- Source text -
=-=-=-=-=

In S405, the autonomous driving control apparatus may identify whether a specific time elapses.
When the specific time elapses, in S406, the autonomous driving control apparatus may perform an MRM and may stop the autonomous vehicle.
FIG. 5 is a flowchart illustrating an autonomous driving control method according to an embodiment of the present disclosure.
Referring to FIG. 5 , the autonomous driving control method may include determining (S510) whether a predetermined condition required to transition to a manual driving mode while an autonomous vehicle is traveling in an autonomous driving mode is met, determining (S520) a speed limit of the autonomous vehicle, outputting (S530) a transition demand (TD) to a driver of the autonomous vehicle, when the predetermined condition is met, and controlling (S540) autonomous driving such that a speed of the autonomous vehicle is not greater than the speed limit while the TD is output.
It is illustrated that S510, S520, S530, and S540 are performed in order, but, according to an embodiment, S520 may be performed at the same time as S510 and S530 and S540 may be performed at the same time.
The determining (S510) of whether the predetermined condition required to transition to the manual driving mode while the autonomous vehicle is traveling in the autonomous driving mode may be performed by a processor provided in the autonomous vehicle.
As an example, the determining (S510) of whether the predetermined condition required to transition to the manual driving mode while the autonomous vehicle is traveling in the autonomous driving mode may include detecting, by the processor, a specific event point in front of the autonomous vehicle and determining, by the processor, that the predetermined condition is met, when the autonomous vehicle arrives at a point spaced apart from the specific event point at a specific distance.
As an example, the determining that the predetermined condition is met by the processor, when the autonomous vehicle arrives at the point spaced apart from the specific event point at the specific distance, may include calculating, by the processor, a distance, which is obtained by adding a predetermined margin to a distance needed until the autonomous vehicle is stopped by means a minimum risk maneuver (MRM) after traveling at a calculated average speed during a predetermined specific time, as the specific distance.
The determining (S520) of the speed limit of the autonomous vehicle may be performed by the processor provided the autonomous vehicle.
As an example, the determining (S520) of the speed limit of the autonomous vehicle may include determining, by the processor, the speed limit, based on a maximum speed limit corresponding to a road where the autonomous vehicle is traveling.
As an example, the determining (S520) of the speed limit of the autonomous vehicle may include determining, by the processor, the speed limit, based on a target speed received from a driver.
As an example, the determining (S520) of the speed limit of the autonomous vehicle may include calculating, by the processor, an average speed of the autonomous vehicle during a specific time and determining, by the processor, the speed limit, based on the calculated average speed.
As an example, the determining (S520) of the speed limit of the autonomous vehicle may include determining, by the processor, the speed limit, as a speed higher than the calculated average speed, with regard to a predetermined minimum unit.

=-=-=-=-=

- Raw data -
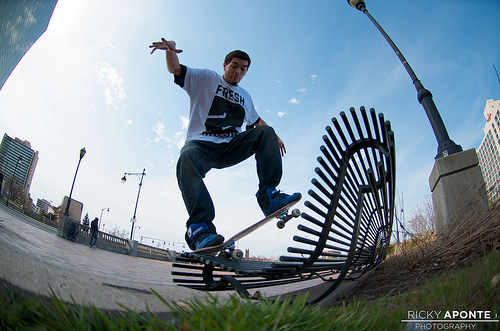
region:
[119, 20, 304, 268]
A person riding a skateboard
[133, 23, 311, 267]
A person doing a skateboard trick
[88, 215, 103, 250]
A person in the background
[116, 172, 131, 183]
Light bulb in the background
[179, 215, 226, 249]
A man's shoe on a skateboard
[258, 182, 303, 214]
A man's foot on a skateboard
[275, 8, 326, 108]
White clouds in a blue sky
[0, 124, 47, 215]
Building in the background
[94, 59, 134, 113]
Clouds in the sky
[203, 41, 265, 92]
head of a person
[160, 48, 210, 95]
arm of a person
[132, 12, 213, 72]
hand of a person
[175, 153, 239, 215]
leg of a person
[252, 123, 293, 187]
leg of a person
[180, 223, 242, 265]
feet of a person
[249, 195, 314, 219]
feet of a person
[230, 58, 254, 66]
eye of a person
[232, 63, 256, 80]
nose of a person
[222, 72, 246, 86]
mouth of a person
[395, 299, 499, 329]
photographer name in lower corner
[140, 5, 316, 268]
a guy on a skateboard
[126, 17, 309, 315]
guy doing trick on skateboard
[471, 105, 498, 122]
a red sign on a building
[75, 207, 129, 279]
a person on the sidewalk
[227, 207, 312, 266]
white wheels on skateboard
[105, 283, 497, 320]
grass by the bench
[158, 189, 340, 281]
blue shoes with white writing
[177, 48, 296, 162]
a black and white shirt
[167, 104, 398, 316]
metal bench made of bars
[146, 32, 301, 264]
guy on a skateboard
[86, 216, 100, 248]
person standing near railing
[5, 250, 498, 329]
green grass behind bench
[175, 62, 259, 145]
white and black shirt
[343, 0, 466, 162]
street light behind bench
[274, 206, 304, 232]
skateboard wheels in the air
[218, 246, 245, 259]
skateboard wheels on the bench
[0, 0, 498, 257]
mostly clear, blue sky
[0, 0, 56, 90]
clouds reflected on building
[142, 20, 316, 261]
a man on a skateboard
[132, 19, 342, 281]
a man doing trick on skateboard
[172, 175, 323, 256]
blue shoes on feet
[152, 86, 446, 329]
a curvy black bench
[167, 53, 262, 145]
white shirt with black writing on it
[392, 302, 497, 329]
photographer logo in corner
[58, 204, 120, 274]
a person walking on sidewalk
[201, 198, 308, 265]
white wheels on skateboard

=-=-=-=-=

- Task description -
Continue the passage on the autonomous driving control method from where it stops. The records have nothing to do with what is asked here.

- Response area -
As an example, the determining (S520) of the speed limit of the autonomous vehicle may include calculating, by the processor, the speed limit as a speed at which a speed deviation of the autonomous vehicle is predicted to be lowest in a process where autonomous driving is performed while a TD is output.
As an example, the determining (S520) of the speed limit of the autonomous vehicle may include determining, by the processor, a speed, which is obtained by adding a specific margin to a recommended minimum speed or a minimum speed limit corresponding to the road where the autonomous vehicle is traveling, as the speed limit, when the calculated average speed is lower than the recommended minimum speed or the minimum speed limit.
As an example, the determining (S520) of the speed limit of the autonomous vehicle may include detecting, by the processor, a current weather state or a state of the road where the autonomous vehicle is traveling and calculating the speed limit, based on an experience model according to the detected weather state or the detected state of the road.
As an example, the determining (S520) of the speed limit of the autonomous vehicle may include determining, by the processor, whether a breakdown in the autonomous vehicle occurs, and calculating, by the processor, the speed limit, based on an experience model according to a breakdown situation of the autonomous vehicle, when it is determined that the breakdown in the autonomous vehicle occurs.
The outputting (S530) of the TD to the driver of the autonomous vehicle, when the predetermined condition is met, may be performed by the processor provided in the autonomous vehicle.
The controlling (S540) of the autonomous driving such that the speed of the autonomous vehicle is not greater than the speed limit while the TD is output may be performed by the processor provided in the autonomous vehicle.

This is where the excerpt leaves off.